Lawsuit Claims the Dead Are Voting in Florida

     (CN) — There are more people registered to vote in Broward County, Florida than there are living (and of voting age) there, a lawsuit filed by the American Civil Rights Union claims.
     That means dead people, non-citizens and frauds may be casting ballots, the nonprofit claims.
     “When a county has more people registered to vote than there are eligible residents, it’s an open door for vote fraud,” said ACRU Chairman and CEO Susan Carleson. “Broward’s Supervisor of Elections, Dr. Brenda Snipes, is not using all of the tools available to keep Florida elections clean.”
     Carleson’s organization. is a Conservative nonprofit that says it promotes election integrity and compliance with federal election laws.
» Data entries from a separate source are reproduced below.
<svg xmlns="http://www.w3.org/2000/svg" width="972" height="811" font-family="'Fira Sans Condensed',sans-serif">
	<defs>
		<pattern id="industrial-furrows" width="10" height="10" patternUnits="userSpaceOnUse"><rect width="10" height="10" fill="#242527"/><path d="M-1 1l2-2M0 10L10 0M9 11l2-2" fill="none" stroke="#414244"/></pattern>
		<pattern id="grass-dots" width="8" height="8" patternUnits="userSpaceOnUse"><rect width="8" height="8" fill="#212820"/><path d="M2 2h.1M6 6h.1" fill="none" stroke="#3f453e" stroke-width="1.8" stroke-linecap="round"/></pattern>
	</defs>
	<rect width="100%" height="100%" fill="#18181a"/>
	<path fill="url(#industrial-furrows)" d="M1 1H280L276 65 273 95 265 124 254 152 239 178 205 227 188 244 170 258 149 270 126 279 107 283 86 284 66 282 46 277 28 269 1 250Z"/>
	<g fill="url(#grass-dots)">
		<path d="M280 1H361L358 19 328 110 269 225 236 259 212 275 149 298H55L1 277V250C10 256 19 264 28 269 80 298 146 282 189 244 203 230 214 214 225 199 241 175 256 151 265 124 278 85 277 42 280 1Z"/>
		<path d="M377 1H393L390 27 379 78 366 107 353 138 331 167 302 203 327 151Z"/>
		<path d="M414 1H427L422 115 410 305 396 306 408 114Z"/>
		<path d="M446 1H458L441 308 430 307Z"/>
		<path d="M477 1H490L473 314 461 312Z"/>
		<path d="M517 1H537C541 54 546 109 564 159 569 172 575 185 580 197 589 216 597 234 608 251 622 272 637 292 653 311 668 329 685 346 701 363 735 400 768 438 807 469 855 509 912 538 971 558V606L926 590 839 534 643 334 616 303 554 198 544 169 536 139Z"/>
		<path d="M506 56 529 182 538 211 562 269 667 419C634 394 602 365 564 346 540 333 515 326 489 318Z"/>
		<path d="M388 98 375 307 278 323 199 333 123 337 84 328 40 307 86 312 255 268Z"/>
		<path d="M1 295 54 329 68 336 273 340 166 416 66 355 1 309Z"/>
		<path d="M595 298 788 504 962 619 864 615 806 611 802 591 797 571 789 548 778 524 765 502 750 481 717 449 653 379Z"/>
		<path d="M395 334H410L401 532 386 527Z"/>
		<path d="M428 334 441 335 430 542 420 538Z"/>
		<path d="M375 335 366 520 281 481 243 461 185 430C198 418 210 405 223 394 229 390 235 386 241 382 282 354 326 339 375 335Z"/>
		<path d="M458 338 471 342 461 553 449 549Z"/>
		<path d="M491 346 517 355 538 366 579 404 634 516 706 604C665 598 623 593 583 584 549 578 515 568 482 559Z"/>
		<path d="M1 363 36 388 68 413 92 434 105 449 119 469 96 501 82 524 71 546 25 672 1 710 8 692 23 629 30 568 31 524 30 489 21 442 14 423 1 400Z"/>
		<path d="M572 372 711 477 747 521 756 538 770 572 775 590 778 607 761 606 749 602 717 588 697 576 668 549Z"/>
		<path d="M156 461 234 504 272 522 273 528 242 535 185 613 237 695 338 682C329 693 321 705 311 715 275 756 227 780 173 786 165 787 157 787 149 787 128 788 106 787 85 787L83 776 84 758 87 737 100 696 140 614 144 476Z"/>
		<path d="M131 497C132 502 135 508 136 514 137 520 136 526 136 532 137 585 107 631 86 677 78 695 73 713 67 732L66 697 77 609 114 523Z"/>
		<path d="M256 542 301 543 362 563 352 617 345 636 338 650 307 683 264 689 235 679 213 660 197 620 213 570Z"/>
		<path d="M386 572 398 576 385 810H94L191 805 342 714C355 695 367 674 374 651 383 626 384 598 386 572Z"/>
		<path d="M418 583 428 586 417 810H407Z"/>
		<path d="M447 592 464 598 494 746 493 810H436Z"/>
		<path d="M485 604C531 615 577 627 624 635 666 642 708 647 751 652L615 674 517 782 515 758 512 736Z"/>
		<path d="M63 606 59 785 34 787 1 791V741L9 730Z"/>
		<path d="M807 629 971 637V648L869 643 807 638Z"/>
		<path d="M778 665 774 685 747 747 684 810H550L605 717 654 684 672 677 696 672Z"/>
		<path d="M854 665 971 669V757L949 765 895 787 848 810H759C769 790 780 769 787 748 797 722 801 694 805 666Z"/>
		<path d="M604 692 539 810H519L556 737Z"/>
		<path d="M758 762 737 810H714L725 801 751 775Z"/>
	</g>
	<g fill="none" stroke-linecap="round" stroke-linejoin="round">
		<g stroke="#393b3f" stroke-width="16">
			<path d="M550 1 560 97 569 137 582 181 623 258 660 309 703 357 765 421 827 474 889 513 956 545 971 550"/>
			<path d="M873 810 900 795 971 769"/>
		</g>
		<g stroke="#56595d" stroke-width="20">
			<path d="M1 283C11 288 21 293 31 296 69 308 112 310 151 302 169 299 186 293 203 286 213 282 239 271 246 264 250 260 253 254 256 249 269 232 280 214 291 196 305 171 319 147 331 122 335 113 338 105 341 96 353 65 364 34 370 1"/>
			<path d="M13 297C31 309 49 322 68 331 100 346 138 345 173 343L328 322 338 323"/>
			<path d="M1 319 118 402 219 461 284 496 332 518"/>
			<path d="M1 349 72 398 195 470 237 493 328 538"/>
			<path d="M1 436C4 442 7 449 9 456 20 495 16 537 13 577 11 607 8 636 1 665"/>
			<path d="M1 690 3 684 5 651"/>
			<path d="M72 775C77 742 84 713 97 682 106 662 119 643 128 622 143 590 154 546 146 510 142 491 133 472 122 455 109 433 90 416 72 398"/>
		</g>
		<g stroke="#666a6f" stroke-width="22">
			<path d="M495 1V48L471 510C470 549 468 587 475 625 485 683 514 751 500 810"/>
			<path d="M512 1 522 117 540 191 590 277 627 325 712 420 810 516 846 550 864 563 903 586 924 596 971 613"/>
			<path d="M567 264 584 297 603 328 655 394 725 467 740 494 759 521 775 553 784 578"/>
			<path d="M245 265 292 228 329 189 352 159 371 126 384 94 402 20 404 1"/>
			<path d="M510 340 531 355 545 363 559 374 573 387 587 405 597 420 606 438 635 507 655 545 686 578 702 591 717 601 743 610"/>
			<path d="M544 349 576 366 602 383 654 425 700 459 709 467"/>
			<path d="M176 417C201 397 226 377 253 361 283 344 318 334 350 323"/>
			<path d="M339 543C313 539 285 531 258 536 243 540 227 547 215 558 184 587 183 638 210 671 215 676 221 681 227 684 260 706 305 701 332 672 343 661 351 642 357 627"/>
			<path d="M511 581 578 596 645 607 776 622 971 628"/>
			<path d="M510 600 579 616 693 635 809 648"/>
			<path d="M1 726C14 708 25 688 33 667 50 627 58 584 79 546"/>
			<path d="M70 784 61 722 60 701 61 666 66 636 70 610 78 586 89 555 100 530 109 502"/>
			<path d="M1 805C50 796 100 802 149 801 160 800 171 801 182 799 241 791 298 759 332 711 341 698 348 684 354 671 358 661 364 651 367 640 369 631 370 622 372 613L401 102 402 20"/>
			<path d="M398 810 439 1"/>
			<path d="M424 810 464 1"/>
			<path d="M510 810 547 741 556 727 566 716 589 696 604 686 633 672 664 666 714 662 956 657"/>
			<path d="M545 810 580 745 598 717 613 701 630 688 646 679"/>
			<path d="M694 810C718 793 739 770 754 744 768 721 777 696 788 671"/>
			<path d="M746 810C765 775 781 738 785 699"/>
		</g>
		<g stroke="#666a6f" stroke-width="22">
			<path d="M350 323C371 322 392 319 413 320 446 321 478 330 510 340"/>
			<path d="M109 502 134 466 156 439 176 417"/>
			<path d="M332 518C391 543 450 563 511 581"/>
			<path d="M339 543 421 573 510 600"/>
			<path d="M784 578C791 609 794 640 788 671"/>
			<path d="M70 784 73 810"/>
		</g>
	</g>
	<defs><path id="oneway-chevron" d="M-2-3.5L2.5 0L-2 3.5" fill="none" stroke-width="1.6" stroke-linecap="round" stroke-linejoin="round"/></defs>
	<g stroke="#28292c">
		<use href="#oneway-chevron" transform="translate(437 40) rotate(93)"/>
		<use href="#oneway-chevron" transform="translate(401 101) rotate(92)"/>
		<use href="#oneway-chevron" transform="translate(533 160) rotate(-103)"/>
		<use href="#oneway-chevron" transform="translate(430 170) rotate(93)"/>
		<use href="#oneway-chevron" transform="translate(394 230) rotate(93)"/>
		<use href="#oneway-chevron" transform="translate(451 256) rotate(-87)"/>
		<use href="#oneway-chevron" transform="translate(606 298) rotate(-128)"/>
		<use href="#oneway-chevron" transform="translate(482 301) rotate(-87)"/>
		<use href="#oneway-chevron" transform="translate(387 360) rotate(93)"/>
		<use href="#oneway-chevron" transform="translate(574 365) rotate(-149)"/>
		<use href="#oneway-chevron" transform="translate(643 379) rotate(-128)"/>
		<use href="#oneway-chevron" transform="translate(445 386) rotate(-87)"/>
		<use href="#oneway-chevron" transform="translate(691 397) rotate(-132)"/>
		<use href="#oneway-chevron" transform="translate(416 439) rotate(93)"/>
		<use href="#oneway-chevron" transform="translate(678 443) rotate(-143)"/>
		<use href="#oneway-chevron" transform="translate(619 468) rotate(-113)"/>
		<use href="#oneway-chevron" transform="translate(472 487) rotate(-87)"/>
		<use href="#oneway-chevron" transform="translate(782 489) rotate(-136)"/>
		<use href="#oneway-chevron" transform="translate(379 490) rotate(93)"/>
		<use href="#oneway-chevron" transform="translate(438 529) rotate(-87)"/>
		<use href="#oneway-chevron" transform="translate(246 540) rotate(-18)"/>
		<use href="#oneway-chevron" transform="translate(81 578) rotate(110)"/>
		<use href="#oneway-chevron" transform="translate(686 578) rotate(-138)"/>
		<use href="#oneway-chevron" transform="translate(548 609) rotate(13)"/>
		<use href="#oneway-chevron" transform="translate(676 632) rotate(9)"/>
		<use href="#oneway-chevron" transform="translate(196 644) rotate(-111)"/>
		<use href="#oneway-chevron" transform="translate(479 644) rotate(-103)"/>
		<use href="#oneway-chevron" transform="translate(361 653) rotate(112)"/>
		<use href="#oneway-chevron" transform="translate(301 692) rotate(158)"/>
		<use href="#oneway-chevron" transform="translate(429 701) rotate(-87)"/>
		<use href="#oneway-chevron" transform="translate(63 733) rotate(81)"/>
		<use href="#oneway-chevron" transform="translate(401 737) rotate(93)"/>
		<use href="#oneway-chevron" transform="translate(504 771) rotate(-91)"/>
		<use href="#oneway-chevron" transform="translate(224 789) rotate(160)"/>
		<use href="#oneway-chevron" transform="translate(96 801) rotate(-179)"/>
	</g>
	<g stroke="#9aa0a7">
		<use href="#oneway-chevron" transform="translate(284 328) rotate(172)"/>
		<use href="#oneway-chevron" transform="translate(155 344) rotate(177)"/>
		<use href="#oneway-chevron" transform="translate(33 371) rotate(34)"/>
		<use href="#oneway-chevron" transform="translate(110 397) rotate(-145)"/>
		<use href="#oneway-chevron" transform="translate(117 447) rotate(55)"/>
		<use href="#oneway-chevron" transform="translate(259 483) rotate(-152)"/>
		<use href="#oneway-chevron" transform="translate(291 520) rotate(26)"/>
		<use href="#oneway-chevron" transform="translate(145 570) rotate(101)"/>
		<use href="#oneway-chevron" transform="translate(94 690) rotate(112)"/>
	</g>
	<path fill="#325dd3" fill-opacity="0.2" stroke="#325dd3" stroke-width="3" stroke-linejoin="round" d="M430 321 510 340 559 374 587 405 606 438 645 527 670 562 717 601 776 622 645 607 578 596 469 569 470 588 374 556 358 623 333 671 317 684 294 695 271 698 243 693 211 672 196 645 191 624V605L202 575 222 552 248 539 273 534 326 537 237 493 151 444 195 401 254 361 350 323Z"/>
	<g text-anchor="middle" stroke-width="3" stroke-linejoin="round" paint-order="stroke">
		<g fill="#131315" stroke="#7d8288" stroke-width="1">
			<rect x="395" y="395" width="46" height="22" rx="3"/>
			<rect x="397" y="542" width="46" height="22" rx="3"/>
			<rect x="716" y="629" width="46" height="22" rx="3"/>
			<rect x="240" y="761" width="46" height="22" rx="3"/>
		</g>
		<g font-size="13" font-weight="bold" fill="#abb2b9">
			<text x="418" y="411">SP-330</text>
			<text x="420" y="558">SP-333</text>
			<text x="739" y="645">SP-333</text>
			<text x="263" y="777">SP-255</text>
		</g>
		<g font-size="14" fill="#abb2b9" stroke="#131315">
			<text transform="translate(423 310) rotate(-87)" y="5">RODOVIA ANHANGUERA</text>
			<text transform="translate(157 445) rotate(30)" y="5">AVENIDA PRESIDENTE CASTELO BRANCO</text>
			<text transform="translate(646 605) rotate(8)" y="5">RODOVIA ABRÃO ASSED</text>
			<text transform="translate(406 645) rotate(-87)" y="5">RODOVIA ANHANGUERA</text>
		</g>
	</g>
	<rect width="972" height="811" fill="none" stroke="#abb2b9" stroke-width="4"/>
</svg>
Its June 27 complaint accuses Snipes of failing to conduct reasonable voter list maintenance for elections for federal office, as required by Section 8 of the National Voter Registration Act of 1993.
     According to the complaint, Snipes has also declined to produce records that Carleson’s nonprofit requested, which is also a violation of the NVRA.
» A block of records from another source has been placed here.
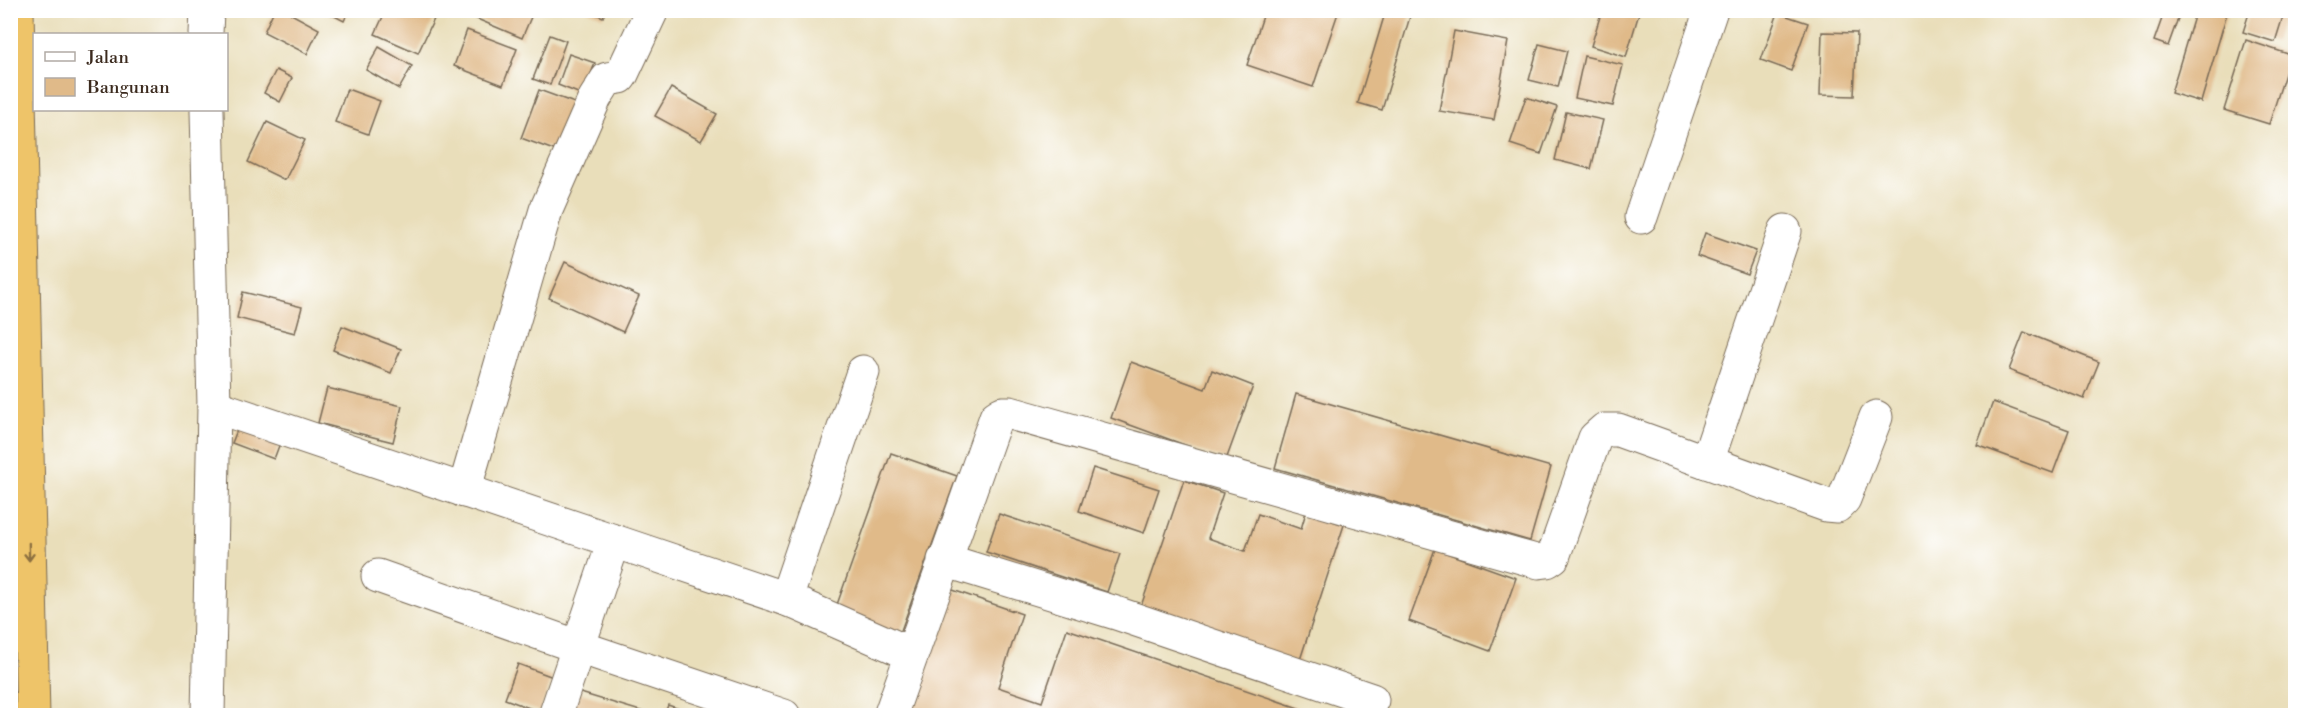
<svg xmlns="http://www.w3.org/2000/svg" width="2306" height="726" viewBox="0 0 2306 726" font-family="'Libre Bodoni',serif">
<rect width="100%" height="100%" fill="#fff"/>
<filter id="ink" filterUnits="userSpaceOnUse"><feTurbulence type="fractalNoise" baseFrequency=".0167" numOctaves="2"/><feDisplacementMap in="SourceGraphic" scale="12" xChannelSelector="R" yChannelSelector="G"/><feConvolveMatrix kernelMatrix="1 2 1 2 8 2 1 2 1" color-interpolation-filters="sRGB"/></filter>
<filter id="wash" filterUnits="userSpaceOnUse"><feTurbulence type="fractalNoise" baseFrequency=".008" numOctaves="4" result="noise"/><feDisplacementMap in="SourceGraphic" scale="24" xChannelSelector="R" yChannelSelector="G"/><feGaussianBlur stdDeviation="1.35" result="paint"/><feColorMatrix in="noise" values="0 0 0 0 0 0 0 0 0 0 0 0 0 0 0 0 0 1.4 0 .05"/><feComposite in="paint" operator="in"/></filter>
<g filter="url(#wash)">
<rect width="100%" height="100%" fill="#e9deba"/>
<g id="blocks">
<!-- building -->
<g fill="#e0ba89">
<path d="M274 10H284L319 29 307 54 264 32Z"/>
<path d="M323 10H349L344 21Z"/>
<path d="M386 10H416L434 19 418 53 375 34Z"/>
<path d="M472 10H534L522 38 470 16Z"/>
<path d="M586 10H606L603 17Z"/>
<path d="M1265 10H1339L1313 87 1247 65Z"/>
<path d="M1386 10H1412L1382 110 1358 103Z"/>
<path d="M1602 10H1640L1626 57 1591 46Z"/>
<path d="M2165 10H2181L2168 46 2154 41Z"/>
<path d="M2196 10H2228L2201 102 2171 93Z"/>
<path d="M2250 10H2285L2275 42 2243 32Z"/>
<path d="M1778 13 1808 23 1791 71 1761 60Z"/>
<path d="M467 30 517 49 503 85 454 66Z"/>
<path d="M1454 31 1508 41 1494 120 1439 111Z"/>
<path d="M1822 32 1857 33 1854 96 1820 95Z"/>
<path d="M550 35 566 41 550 85 533 79Z"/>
<path d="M2246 40 2291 55 2269 124 2224 110Z"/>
<path d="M1539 44 1567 51 1558 87 1529 80Z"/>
<path d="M379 47 412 66 399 89 366 70Z"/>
<path d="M569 54 595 63 583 95 558 85Z"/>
<path d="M1584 56 1623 65 1613 106 1575 98Z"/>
<path d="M276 70 292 78 280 102 264 93Z"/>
<path d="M671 88 717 114 701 141 655 116Z"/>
<path d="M347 89 380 101 368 134 335 122Z"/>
<path d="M539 90 580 105 562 153 521 138Z"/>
<path d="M1526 97 1557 107 1541 154 1510 144Z"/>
<path d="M1566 112 1603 120 1591 169 1555 160Z"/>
<path d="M267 122 305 140 285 180 248 162Z"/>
<path d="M1705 233 1756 251 1747 274 1697 256Z"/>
<path d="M565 262 639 296 623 332 549 298Z"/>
<path d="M243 292 302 307 295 333 237 318Z"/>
<path d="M342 326 401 349 391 373 333 350Z"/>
<path d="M2024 332 2099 362 2084 399 2009 370Z"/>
<path d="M1131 362 1205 389 1212 370 1253 386 1226 460 1111 418Z"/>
<path d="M327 388 402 406 393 442 318 423Z"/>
<path d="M1296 394 1551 467 1530 541 1275 468Z"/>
<path d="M1993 402 2069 430 2053 473 1977 445Z"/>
<path d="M241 420 283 435 274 459 232 443Z"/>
<path d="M891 453 957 476 899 636 834 613Z"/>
<path d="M1093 468 1159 489 1144 533 1079 511Z"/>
<path d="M1184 480 1223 493 1208 538 1245 551 1258 514 1301 529 1306 512 1344 525 1297 669 1138 615Z"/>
<path d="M999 514 1120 554 1107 592 986 552Z"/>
<path d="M1435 549 1516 578 1490 651 1409 621Z"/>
<path d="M947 588 1022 614 998 687 1042 702 1067 629 1322 716H903Z"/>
<path d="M518 664 553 677 540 712 505 699Z"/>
<path d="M574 691 654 715V716H566Z"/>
<path d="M668 705 696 715V716H664Z"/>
</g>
</g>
</g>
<g filter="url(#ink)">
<use href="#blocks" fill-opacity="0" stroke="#786955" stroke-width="1.5"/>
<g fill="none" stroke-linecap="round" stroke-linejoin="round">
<!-- street casing -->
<g stroke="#786955" stroke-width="35">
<g id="street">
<path d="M206 34 207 10"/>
<path d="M207 110 214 406 208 716"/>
<path d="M1641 217 1711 10"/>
<path d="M214 406 614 541 555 716"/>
<path d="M1707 462 1785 231"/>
<path d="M464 491 546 210 595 98 607 79 620 77 622 74 652 10"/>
<path d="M614 541 786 599 911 654"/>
<path d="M944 560 1116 613 1372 700"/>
<path d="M378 576 579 647 784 716"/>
<path d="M786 599 863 372"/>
<path d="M890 716 996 417 1002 413H1010L1539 562 1547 561 1553 557 1595 438 1604 430H1618L1826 505 1837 506 1844 499 1876 417"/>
</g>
</g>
<!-- highway casing -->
<g stroke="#786955" stroke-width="35">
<path id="highway" d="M17 10 33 716"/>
</g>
<!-- street -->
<use href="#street" stroke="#fff" stroke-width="33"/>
<!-- highway -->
<use href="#highway" stroke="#eec469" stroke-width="33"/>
</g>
<!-- one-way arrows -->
<defs><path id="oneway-shaft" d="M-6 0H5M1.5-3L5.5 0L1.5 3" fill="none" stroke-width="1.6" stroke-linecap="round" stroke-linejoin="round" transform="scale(1.5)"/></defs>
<use stroke="#8c6f40" href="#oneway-shaft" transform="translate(29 552) rotate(89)"/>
</g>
<!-- margin -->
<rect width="2306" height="726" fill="none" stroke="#fff" stroke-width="36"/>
<!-- legend -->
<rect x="33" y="33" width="195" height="78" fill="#ffffff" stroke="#b1aaa5" stroke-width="1.5"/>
<rect x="45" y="52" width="30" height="9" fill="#ffffff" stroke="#b1aaa5" stroke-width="1.5"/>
<text x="87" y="63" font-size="18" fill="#3b2a1e">Jalan</text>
<rect x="45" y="78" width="30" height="18" fill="#e0ba89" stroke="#b1aaa5" stroke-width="1.5"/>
<text x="87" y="93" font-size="18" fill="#3b2a1e">Bangunan</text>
</svg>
     The organization concluded something was amiss by comparing publicly available information from the U.S. Census Bureau and the federal Election Assistance Commission.
     “At the time of the 2014 general election cycle, approximately 103% of the citizens of voting age were registered to vote and could cast a ballot in Broward County,” the suit claims. “In 2010, 106% of the citizens of voting age were registered to vote and could cast a ballot in Broward County.”
     Although Snipes has been given reliable information regarding registered voters who have died or no longer resided in the county, she hasn’t implemented programs to update the list, the suit claims.
     In January, the nonprofit sent a letter to Snipes explaining the problem, and Snipes responded.
     “At no time during my tenure, which began in November 2003, has the number of registered voters outnumbered the live persons residing in Broward County,” Snipes wrote. She added that Broward adheres strictly to Florida voter list maintenance programs and attached some reports from 2010-2015.
     Those reports showed that in the past five years, only 18 people have been removed from the list for not being U.S. citizens, while the noncitizen population in Broward is 256,430, according to the American Community Survey. That’s more than 13 percent of the population in Broward.
     To update the lists, the nonprofit has urged Snipes to use jury excusal forms, which identify people who say they are no longer living in Broward County, along with obsolete mailing addresses.
     “It would be simple to cross-check the excusal forms or other data regarding jurors who have moved, died, or declared non-United States citizenship to ensure those persons are not on the voter registry,” the complaint states.
     Snipes responded to a request for comment from Courthouse News by explaining that she can’t comment now, but will be able to once she and her staff have a chance to review the complaint. The suit requests that Snipes be enjoined from continuing to violate the law and forced to implement “reasonable and effective registration list maintenance programs to cure failures to comply with Section 8 of the NRVA.” It also requests that Snipes be ordered to respond to the request for records concerning program implementation. Lastly, it requests injunctive relief “to ensure that the 2016 Florida statewide general election is not conducted in Broward County using voter rolls with ineligible registrants.”
     William Davis with Foley and Lardner LLP represents the plaintiffs, but could not be reached for comment.
     “Broward was one of four Florida counties that was asked to do a recount in the 2000 presidential election,” Carleson said. “We think it’s time they cleaned up their rolls before the next one.”
     The ACRU has filed similar lawsuits in Texas and Mississippi counties where Democrats have recently dominated in presidential elections, according to the Miami Herald.
     Robert Knight, a senior fellow with ACRU, said that more than 200 counties across the United States have the same issue Broward does.
     He said in addition to the two states cited by the Miami Herald, the organization has also filed a lawsuit in Pennsylvania.
     It each case, Knight said, a lawsuit was filed based on how egregious the number discrepancies are and how familiar the ACRU attorneys are with the law in states where it is happening.